* _WORK ITEM A_: Retype the part of the forum post about the Sig P290 magazines from "## DanP_from_AZ (May" up to and including "UpLULA MAG loader.".
*** TEXT PROVIDED ***
# Sig P290 6 & 8-round mags - sorta funky



## DanP_from_AZ (May 8, 2009)

I ran two 6-rounds mags of SD ammo through the gun after I bought it. Reloaded the mag "by hand". Then I bought a Maglula UpLULA MAG loader.
I was waiting for the 8-round mags to wring it out more. I went out to the Nat'l Forest to shoot today. First I ran out the SD ammo that was already in
the gun. The 8-rd mag in the gun. And changed to the 6-rd mag. No problems. And switched to practice ammo.

Two things developed relative to the magazines (the gun was fine).

First, I used the loader on an 8-rd mag. The metal baseplate has a "pin" holding it in place. The plastic "finger" extension extends below the metal baseplate
and all around the metal magazine. And, it is free to slide up on the mag. All the way to the top and off the mag if you want. 

In order to seat the mag in the gun requires a REALLY HARD SLAP to the mag with the heel of your hand, at the back of the mag where the metal base is
closest to the bottom of the plastic "finger surround". If you don't DO THIS the mag WON'T seat. It WON'T SEAT. It is easy to "miss" this. 

You can seat the 8-rd mag with "normal" pressure by placing your thumb inside the plastic and pushing directly on the metal baseplate. Not a "reload" method.
And, I guess I'm supposed to "glue" the plastic finger extension to the metal mag ?

Second, I started to load the 6-rd mag. After two rounds, the baseplate flew off, and part of the spring came out. It turns out the baseplate is plastic and has
internal slots that slide over metal "rails" formed at the bottom of the mag. There is NOTHING to retain the baseplate, and it is easy to slide it forward
(and off), even when the mag is fully loaded. It has a hole in the center of the plate in the same place as the metal 8-rd baseplate, but no retaining "pin".

When reloading the 6-rd mag I had to place a finger under the UpLULA loader to keep the baseplate in place for EACH round. Failure to remember that caused
the baseplate to fly off because of the "loader angle". I'm ashamed to admit how many times I forgot and that happened.
*** End of TEXT PROVIDED ***
*** EXTRACTED RECORDS ***
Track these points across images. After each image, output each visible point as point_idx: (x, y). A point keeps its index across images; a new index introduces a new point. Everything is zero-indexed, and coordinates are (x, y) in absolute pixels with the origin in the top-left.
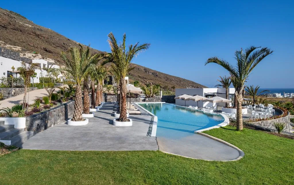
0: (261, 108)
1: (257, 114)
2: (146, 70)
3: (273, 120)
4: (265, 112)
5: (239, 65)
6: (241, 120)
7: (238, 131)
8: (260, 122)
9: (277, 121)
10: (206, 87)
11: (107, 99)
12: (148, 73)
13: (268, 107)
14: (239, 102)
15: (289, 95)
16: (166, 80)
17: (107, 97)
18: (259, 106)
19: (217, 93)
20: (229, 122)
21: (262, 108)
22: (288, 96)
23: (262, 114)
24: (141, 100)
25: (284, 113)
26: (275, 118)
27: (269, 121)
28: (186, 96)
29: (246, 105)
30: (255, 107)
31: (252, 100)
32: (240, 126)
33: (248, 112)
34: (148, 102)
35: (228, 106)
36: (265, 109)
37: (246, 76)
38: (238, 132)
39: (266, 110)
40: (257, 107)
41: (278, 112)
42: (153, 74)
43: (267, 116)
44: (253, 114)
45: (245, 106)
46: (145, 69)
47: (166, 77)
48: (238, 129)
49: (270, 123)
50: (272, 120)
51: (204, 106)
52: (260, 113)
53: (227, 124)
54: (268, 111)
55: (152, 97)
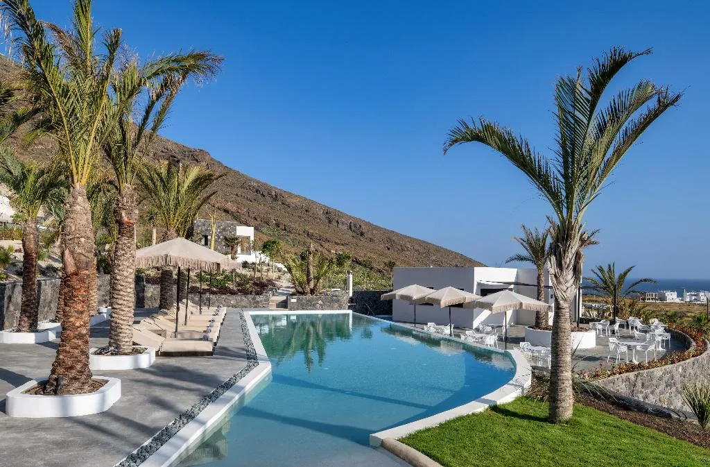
0: (632, 328)
1: (624, 349)
2: (331, 216)
3: (667, 367)
4: (644, 340)
5: (563, 146)
6: (567, 375)
7: (552, 422)
8: (632, 375)
9: (680, 370)
10: (480, 265)
11: (143, 298)
12: (336, 224)
13: (653, 327)
14: (561, 302)
15: (695, 295)
16: (389, 249)
17: (143, 291)
18: (627, 322)
19: (516, 284)
20: (528, 383)
21: (636, 328)
22: (693, 298)
23: (638, 348)
24: (273, 301)
25: (694, 344)
26: (673, 362)
27: (658, 372)
28: (416, 291)
29: (593, 320)
30: (616, 327)
31: (611, 306)
32: (563, 404)
33: (598, 344)
34: (298, 309)
35: (544, 323)
36: (646, 332)
37: (588, 195)
38: (554, 431)
39: (648, 336)
40: (621, 326)
41: (679, 344)
42: (351, 228)
43: (651, 353)
44: (612, 347)
45: (591, 324)
46: (327, 213)
47: (390, 241)
48: (552, 418)
49: (661, 379)
50: (663, 368)
51: (476, 323)
52: (632, 344)
53: (520, 390)
54: (653, 340)
55: (312, 291)
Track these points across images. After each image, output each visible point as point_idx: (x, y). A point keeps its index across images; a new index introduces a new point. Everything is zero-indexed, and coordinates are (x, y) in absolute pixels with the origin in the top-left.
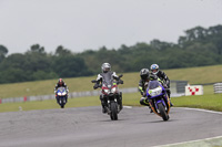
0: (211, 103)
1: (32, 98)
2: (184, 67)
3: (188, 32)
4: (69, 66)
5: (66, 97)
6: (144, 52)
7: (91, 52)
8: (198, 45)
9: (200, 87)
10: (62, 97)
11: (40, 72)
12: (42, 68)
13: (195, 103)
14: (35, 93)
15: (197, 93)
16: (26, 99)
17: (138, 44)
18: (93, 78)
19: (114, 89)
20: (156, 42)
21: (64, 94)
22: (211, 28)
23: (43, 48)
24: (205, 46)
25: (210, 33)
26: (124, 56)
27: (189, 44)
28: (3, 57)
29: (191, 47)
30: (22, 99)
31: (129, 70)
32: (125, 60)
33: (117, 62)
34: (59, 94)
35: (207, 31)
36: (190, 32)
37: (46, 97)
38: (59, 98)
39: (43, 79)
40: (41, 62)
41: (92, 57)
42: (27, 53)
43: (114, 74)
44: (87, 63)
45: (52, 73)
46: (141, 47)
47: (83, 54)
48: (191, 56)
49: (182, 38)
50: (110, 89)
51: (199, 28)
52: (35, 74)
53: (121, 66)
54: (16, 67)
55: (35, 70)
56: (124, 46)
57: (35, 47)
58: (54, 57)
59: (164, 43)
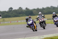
1: (19, 21)
4: (29, 13)
7: (35, 9)
12: (22, 13)
16: (17, 22)
19: (43, 20)
23: (22, 8)
28: (12, 10)
30: (16, 22)
37: (23, 21)
39: (22, 16)
41: (35, 11)
44: (34, 12)
54: (15, 13)
55: (20, 14)
57: (20, 8)
58: (25, 11)
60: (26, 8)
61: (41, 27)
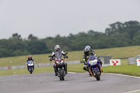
0: (126, 70)
1: (13, 67)
2: (109, 47)
3: (111, 25)
4: (37, 47)
5: (33, 67)
6: (84, 38)
7: (50, 38)
8: (117, 33)
9: (119, 60)
10: (31, 66)
11: (19, 51)
12: (19, 49)
13: (116, 71)
14: (15, 64)
15: (117, 64)
16: (9, 68)
17: (80, 33)
18: (49, 55)
19: (62, 62)
20: (92, 32)
21: (32, 65)
22: (126, 23)
23: (20, 36)
24: (122, 34)
25: (125, 26)
26: (72, 41)
27: (112, 33)
29: (113, 35)
30: (7, 68)
31: (74, 49)
32: (72, 43)
33: (67, 45)
34: (29, 65)
35: (123, 25)
36: (113, 25)
37: (22, 67)
38: (29, 67)
39: (20, 55)
40: (18, 44)
41: (51, 41)
42: (10, 39)
43: (63, 52)
44: (48, 45)
45: (26, 52)
46: (82, 35)
47: (45, 39)
48: (113, 40)
49: (107, 29)
50: (60, 61)
51: (119, 23)
52: (15, 52)
53: (69, 47)
54: (3, 48)
55: (15, 49)
56: (71, 34)
57: (15, 35)
58: (27, 41)
59: (96, 32)
60: (31, 36)
61: (56, 75)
*** End of EXTRACTED RECORDS ***
* _WORK ITEM B_: Echo the lines of the entries above, from the very first line of the entries up to and including the line with "7: (238, 131)". Leave the pictures out of your answer.

* _WRITTEN ANSWER A_:
## DanP_from_AZ (May 8, 2009)

I ran two 6-rounds mags of SD ammo through the gun after I bought it. Reloaded the mag "by hand". Then I bought a Maglula UpLULA MAG loader.

* _WRITTEN ANSWER B_:
Track these points across images. After each image, output each visible point as point_idx: (x, y). A point keeps its index across images; a new index introduces a new point. Everything is zero-indexed, and coordinates are (x, y) in absolute pixels with the origin in the top-left.
0: (261, 108)
1: (257, 114)
2: (146, 70)
3: (273, 120)
4: (265, 112)
5: (239, 65)
6: (241, 120)
7: (238, 131)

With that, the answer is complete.